Type the data below again exactly. Omit all pictures.

- Opening Delimiter -

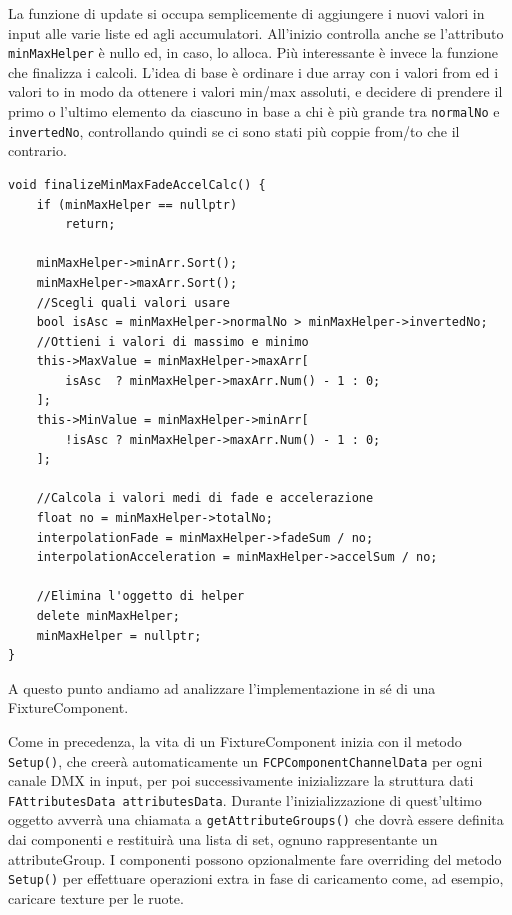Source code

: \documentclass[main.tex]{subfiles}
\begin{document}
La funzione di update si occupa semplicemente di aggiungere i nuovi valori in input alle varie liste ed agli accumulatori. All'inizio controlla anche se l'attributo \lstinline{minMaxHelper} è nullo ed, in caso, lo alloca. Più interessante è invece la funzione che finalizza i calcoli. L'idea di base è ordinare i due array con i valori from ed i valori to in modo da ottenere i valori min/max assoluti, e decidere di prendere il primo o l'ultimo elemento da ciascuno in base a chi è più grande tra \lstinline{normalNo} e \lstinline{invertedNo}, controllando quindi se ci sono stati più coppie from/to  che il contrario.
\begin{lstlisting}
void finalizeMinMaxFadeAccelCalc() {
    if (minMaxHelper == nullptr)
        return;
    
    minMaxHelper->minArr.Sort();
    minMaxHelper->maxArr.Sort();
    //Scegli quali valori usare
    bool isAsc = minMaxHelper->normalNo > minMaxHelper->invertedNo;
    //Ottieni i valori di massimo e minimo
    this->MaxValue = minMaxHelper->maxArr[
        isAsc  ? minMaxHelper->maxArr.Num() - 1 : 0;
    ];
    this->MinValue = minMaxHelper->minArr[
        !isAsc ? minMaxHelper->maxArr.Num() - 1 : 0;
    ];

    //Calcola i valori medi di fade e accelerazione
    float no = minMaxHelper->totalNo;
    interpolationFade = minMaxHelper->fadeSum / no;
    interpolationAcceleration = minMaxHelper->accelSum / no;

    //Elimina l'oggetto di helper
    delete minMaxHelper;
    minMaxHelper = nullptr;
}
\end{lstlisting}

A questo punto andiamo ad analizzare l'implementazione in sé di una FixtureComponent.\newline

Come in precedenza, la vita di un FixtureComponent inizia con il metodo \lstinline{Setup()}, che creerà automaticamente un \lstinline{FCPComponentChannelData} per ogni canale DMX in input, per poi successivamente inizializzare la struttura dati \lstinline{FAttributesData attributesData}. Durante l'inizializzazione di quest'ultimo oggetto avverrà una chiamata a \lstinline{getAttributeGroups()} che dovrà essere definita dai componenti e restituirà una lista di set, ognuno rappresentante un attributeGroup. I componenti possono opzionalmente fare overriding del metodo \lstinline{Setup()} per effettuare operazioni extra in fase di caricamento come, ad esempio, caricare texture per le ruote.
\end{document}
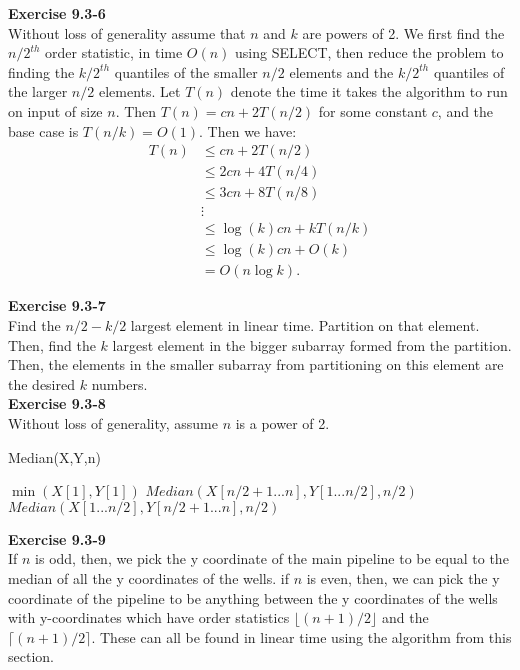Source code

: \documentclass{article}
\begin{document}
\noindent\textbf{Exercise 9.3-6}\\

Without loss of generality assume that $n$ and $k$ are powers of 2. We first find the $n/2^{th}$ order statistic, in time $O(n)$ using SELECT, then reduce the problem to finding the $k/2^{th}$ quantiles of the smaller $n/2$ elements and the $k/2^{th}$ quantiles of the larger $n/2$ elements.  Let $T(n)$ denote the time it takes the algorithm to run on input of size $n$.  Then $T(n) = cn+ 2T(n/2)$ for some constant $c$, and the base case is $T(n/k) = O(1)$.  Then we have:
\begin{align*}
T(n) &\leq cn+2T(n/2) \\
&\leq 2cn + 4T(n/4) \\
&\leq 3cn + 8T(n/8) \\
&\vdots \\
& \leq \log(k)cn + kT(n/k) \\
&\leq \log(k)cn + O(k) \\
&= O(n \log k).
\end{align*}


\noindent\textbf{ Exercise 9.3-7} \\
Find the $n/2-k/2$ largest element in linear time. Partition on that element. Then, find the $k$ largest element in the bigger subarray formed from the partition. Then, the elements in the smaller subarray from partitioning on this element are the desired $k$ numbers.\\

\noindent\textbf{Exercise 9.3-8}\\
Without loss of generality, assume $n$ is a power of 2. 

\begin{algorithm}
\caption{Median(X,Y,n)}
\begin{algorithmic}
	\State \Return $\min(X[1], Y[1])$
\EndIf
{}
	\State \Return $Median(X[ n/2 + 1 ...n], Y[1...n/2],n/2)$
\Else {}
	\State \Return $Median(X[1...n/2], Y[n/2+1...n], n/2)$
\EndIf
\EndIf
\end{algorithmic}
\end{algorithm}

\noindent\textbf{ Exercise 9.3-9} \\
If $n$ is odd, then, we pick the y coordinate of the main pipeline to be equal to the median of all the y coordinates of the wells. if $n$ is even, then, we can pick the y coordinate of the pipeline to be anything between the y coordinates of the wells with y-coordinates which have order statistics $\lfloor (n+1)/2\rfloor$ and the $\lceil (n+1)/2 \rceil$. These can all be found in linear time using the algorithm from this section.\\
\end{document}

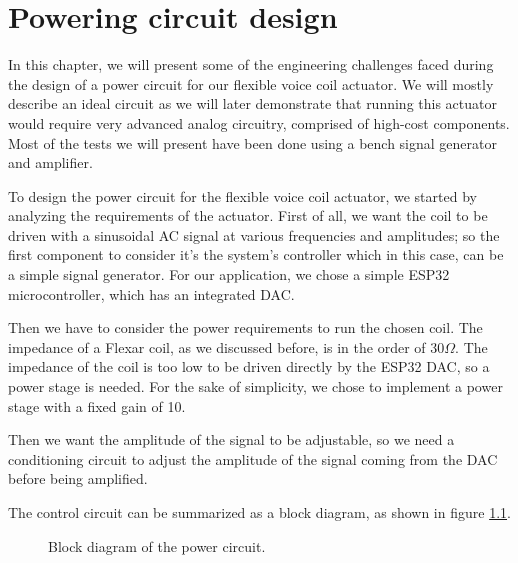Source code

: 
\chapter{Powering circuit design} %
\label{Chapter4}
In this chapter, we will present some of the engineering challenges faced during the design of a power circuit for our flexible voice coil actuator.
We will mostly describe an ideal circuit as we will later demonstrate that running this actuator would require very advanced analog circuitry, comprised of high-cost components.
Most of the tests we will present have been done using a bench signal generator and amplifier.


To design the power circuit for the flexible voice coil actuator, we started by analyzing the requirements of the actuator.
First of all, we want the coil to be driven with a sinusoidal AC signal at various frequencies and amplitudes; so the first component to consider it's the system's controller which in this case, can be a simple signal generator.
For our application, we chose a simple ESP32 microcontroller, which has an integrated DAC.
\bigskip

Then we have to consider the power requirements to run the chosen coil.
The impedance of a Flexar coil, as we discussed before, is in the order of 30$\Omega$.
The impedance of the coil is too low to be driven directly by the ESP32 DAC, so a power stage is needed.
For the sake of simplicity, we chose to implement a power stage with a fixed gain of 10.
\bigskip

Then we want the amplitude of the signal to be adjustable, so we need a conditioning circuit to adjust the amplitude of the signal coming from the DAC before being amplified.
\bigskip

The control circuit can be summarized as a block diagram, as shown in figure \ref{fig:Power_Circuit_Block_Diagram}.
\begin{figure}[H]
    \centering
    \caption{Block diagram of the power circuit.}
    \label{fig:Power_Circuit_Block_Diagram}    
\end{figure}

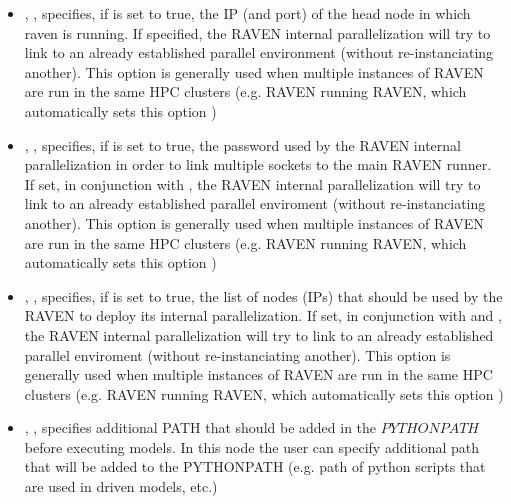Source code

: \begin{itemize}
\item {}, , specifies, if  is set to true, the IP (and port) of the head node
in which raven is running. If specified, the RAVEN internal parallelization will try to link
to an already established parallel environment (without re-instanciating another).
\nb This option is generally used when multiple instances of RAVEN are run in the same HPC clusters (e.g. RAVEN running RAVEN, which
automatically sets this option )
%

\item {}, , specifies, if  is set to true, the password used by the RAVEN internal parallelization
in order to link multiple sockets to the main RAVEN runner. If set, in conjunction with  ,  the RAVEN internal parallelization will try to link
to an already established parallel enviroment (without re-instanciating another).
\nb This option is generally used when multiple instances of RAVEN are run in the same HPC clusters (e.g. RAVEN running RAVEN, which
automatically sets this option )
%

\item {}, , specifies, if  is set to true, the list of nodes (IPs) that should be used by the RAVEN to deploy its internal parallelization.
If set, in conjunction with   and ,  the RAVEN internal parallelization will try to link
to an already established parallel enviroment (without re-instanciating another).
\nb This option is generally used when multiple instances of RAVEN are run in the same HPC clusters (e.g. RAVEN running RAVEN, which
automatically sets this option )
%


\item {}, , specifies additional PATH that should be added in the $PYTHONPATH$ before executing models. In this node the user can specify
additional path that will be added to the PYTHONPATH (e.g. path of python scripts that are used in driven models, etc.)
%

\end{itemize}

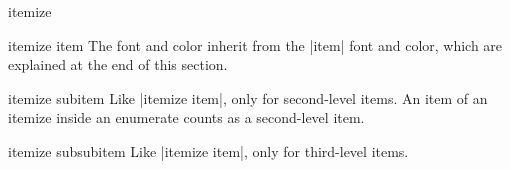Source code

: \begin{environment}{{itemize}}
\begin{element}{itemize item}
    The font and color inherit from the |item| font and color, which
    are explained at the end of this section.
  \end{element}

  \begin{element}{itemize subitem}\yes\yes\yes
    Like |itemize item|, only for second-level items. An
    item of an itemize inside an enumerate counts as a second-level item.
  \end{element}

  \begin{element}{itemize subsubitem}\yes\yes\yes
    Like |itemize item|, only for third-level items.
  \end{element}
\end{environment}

- Closing Delimiter -

Result>
Source code

: \documentclass[main.tex]{subfiles}
\begin{document}
La funzione di update si occupa semplicemente di aggiungere i nuovi valori in input alle varie liste ed agli accumulatori. All'inizio controlla anche se l'attributo \lstinline{minMaxHelper} è nullo ed, in caso, lo alloca. Più interessante è invece la funzione che finalizza i calcoli. L'idea di base è ordinare i due array con i valori from ed i valori to in modo da ottenere i valori min/max assoluti, e decidere di prendere il primo o l'ultimo elemento da ciascuno in base a chi è più grande tra \lstinline{normalNo} e \lstinline{invertedNo}, controllando quindi se ci sono stati più coppie from/to  che il contrario.
\begin{lstlisting}
void finalizeMinMaxFadeAccelCalc() {
    if (minMaxHelper == nullptr)
        return;
    
    minMaxHelper->minArr.Sort();
    minMaxHelper->maxArr.Sort();
    //Scegli quali valori usare
    bool isAsc = minMaxHelper->normalNo > minMaxHelper->invertedNo;
    //Ottieni i valori di massimo e minimo
    this->MaxValue = minMaxHelper->maxArr[
        isAsc  ? minMaxHelper->maxArr.Num() - 1 : 0;
    ];
    this->MinValue = minMaxHelper->minArr[
        !isAsc ? minMaxHelper->maxArr.Num() - 1 : 0;
    ];

    //Calcola i valori medi di fade e accelerazione
    float no = minMaxHelper->totalNo;
    interpolationFade = minMaxHelper->fadeSum / no;
    interpolationAcceleration = minMaxHelper->accelSum / no;

    //Elimina l'oggetto di helper
    delete minMaxHelper;
    minMaxHelper = nullptr;
}
\end{lstlisting}

A questo punto andiamo ad analizzare l'implementazione in sé di una FixtureComponent.\newline

Come in precedenza, la vita di un FixtureComponent inizia con il metodo \lstinline{Setup()}, che creerà automaticamente un \lstinline{FCPComponentChannelData} per ogni canale DMX in input, per poi successivamente inizializzare la struttura dati \lstinline{FAttributesData attributesData}. Durante l'inizializzazione di quest'ultimo oggetto avverrà una chiamata a \lstinline{getAttributeGroups()} che dovrà essere definita dai componenti e restituirà una lista di set, ognuno rappresentante un attributeGroup. I componenti possono opzionalmente fare overriding del metodo \lstinline{Setup()} per effettuare operazioni extra in fase di caricamento come, ad esempio, caricare texture per le ruote.
\end{document}
Source code

: \documentclass{article}
\begin{document}
\noindent\textbf{Exercise 9.3-6}\\

Without loss of generality assume that $n$ and $k$ are powers of 2. We first find the $n/2^{th}$ order statistic, in time $O(n)$ using SELECT, then reduce the problem to finding the $k/2^{th}$ quantiles of the smaller $n/2$ elements and the $k/2^{th}$ quantiles of the larger $n/2$ elements.  Let $T(n)$ denote the time it takes the algorithm to run on input of size $n$.  Then $T(n) = cn+ 2T(n/2)$ for some constant $c$, and the base case is $T(n/k) = O(1)$.  Then we have:
\begin{align*}
T(n) &\leq cn+2T(n/2) \\
&\leq 2cn + 4T(n/4) \\
&\leq 3cn + 8T(n/8) \\
&\vdots \\
& \leq \log(k)cn + kT(n/k) \\
&\leq \log(k)cn + O(k) \\
&= O(n \log k).
\end{align*}


\noindent\textbf{ Exercise 9.3-7} \\
Find the $n/2-k/2$ largest element in linear time. Partition on that element. Then, find the $k$ largest element in the bigger subarray formed from the partition. Then, the elements in the smaller subarray from partitioning on this element are the desired $k$ numbers.\\

\noindent\textbf{Exercise 9.3-8}\\
Without loss of generality, assume $n$ is a power of 2. 

\begin{algorithm}
\caption{Median(X,Y,n)}
\begin{algorithmic}
	\State \Return $\min(X[1], Y[1])$
\EndIf
{}
	\State \Return $Median(X[ n/2 + 1 ...n], Y[1...n/2],n/2)$
\Else {}
	\State \Return $Median(X[1...n/2], Y[n/2+1...n], n/2)$
\EndIf
\EndIf
\end{algorithmic}
\end{algorithm}

\noindent\textbf{ Exercise 9.3-9} \\
If $n$ is odd, then, we pick the y coordinate of the main pipeline to be equal to the median of all the y coordinates of the wells. if $n$ is even, then, we can pick the y coordinate of the pipeline to be anything between the y coordinates of the wells with y-coordinates which have order statistics $\lfloor (n+1)/2\rfloor$ and the $\lceil (n+1)/2 \rceil$. These can all be found in linear time using the algorithm from this section.\\
\end{document}

Source code

: 
\chapter{Powering circuit design} %
\label{Chapter4}
In this chapter, we will present some of the engineering challenges faced during the design of a power circuit for our flexible voice coil actuator.
We will mostly describe an ideal circuit as we will later demonstrate that running this actuator would require very advanced analog circuitry, comprised of high-cost components.
Most of the tests we will present have been done using a bench signal generator and amplifier.


To design the power circuit for the flexible voice coil actuator, we started by analyzing the requirements of the actuator.
First of all, we want the coil to be driven with a sinusoidal AC signal at various frequencies and amplitudes; so the first component to consider it's the system's controller which in this case, can be a simple signal generator.
For our application, we chose a simple ESP32 microcontroller, which has an integrated DAC.
\bigskip

Then we have to consider the power requirements to run the chosen coil.
The impedance of a Flexar coil, as we discussed before, is in the order of 30$\Omega$.
The impedance of the coil is too low to be driven directly by the ESP32 DAC, so a power stage is needed.
For the sake of simplicity, we chose to implement a power stage with a fixed gain of 10.
\bigskip

Then we want the amplitude of the signal to be adjustable, so we need a conditioning circuit to adjust the amplitude of the signal coming from the DAC before being amplified.
\bigskip

The control circuit can be summarized as a block diagram, as shown in figure \ref{fig:Power_Circuit_Block_Diagram}.
\begin{figure}[H]
    \centering
    \caption{Block diagram of the power circuit.}
    \label{fig:Power_Circuit_Block_Diagram}    
\end{figure}

Source code

: \begin{itemize}
\item {}, , specifies, if  is set to true, the IP (and port) of the head node
in which raven is running. If specified, the RAVEN internal parallelization will try to link
to an already established parallel environment (without re-instanciating another).
\nb This option is generally used when multiple instances of RAVEN are run in the same HPC clusters (e.g. RAVEN running RAVEN, which
automatically sets this option )
%

\item {}, , specifies, if  is set to true, the password used by the RAVEN internal parallelization
in order to link multiple sockets to the main RAVEN runner. If set, in conjunction with  ,  the RAVEN internal parallelization will try to link
to an already established parallel enviroment (without re-instanciating another).
\nb This option is generally used when multiple instances of RAVEN are run in the same HPC clusters (e.g. RAVEN running RAVEN, which
automatically sets this option )
%

\item {}, , specifies, if  is set to true, the list of nodes (IPs) that should be used by the RAVEN to deploy its internal parallelization.
If set, in conjunction with   and ,  the RAVEN internal parallelization will try to link
to an already established parallel enviroment (without re-instanciating another).
\nb This option is generally used when multiple instances of RAVEN are run in the same HPC clusters (e.g. RAVEN running RAVEN, which
automatically sets this option )
%


\item {}, , specifies additional PATH that should be added in the $PYTHONPATH$ before executing models. In this node the user can specify
additional path that will be added to the PYTHONPATH (e.g. path of python scripts that are used in driven models, etc.)
%

\end{itemize}

Source code

: \begin{environment}{{itemize}}
\begin{element}{itemize item}
    The font and color inherit from the |item| font and color, which
    are explained at the end of this section.
  \end{element}

  \begin{element}{itemize subitem}\yes\yes\yes
    Like |itemize item|, only for second-level items. An
    item of an itemize inside an enumerate counts as a second-level item.
  \end{element}

  \begin{element}{itemize subsubitem}\yes\yes\yes
    Like |itemize item|, only for third-level items.
  \end{element}
\end{environment}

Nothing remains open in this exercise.